Ecco, tutti quelli che sono propensi a quest’ultima ipotesi nel leggere di Sverker Johansson hanno sicuramente pensato a scenari apocalittici e hanno fatto bene, perché quei robot vivono con noi e tra noi e crescono con noi.
Quelli più complicati e sofisticati li riconosciamo facilmente perché fanno il “lavoro sporco”.
Chiedetelo al ragazzino che gioca a Unreal Tournament o a Call of Duty; al vecchio costruttore di siti che semina esche per i Crawler; o a qualcuno che ha a che fare con certi centri di ricerca. A quelli più semplici, o comuni, non ci badiamo più, sono ormai mischiati a noi come ultracorpi, e neanche riusciamo più a immaginare un’altra esistenza senza di loro.
Se non la prendiamo troppo da lontano (il primo utensile) e neanche troppo da vicino (Curiosity), restando sul pezzo, possiamo chiederci in quanti usino un correttore ortografico, non clicchino per cercare sinonimi o non si facciano ancora guidare da quel vecchio T9.

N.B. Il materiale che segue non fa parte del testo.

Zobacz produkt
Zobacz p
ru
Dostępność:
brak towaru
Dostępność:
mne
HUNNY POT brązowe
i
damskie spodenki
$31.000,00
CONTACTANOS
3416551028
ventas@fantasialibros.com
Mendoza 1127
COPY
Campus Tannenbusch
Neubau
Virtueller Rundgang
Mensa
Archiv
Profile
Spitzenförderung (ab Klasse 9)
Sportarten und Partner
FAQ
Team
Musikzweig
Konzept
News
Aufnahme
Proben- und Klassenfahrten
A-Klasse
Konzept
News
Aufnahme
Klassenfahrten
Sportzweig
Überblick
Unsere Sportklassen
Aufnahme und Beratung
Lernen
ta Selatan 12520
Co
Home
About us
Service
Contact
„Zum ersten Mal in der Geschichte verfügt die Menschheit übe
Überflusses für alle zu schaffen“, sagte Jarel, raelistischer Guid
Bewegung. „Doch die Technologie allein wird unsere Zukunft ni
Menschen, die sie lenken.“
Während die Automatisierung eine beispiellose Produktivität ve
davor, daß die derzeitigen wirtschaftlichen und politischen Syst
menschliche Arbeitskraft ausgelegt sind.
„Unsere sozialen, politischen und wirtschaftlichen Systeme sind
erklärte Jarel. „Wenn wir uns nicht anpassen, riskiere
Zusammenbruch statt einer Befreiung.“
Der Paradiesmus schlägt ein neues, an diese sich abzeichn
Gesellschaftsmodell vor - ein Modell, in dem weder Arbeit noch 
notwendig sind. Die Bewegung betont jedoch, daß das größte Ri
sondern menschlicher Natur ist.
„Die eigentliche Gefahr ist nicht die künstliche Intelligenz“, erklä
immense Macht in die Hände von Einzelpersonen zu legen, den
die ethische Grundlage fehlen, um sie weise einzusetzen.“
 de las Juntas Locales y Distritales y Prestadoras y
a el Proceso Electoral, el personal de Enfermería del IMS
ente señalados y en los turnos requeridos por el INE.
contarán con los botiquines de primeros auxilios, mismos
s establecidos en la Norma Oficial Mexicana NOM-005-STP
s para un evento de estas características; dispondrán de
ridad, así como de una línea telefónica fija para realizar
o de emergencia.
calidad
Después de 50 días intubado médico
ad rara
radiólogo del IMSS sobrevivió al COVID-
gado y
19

Sono questi i nostri robot e pure Johansson ha trovato a chi far fare quel maledetto “lavoro sporco”. Si chiama Lsjbot ed è un piccolo robot che per lui ha scartabellato milioni e milioni di informazioni digitali (database e fonti varie) per poi confezionare nuove voci su Wikipedia.
I puristi con la penna d’oca possono stare tranquilli perché tutte le voci create in modo automatico sono ben evidenziate da Wikipedia che crea anche elenchi di testi creati da bot in attesa di correzione.
Certo gli errori non mancano mai. Per esempio aver utilizzato, nella programmazione di Lsjbot, solo informazioni registrate in alfabeto latino ha fatto scartare al bot tutte le informazioni, pur molto pertinenti, scritte in cirillico.
Ma si sa, gli errori possono capitare e se “errare è umano” ecco che anche i bot sbagliano.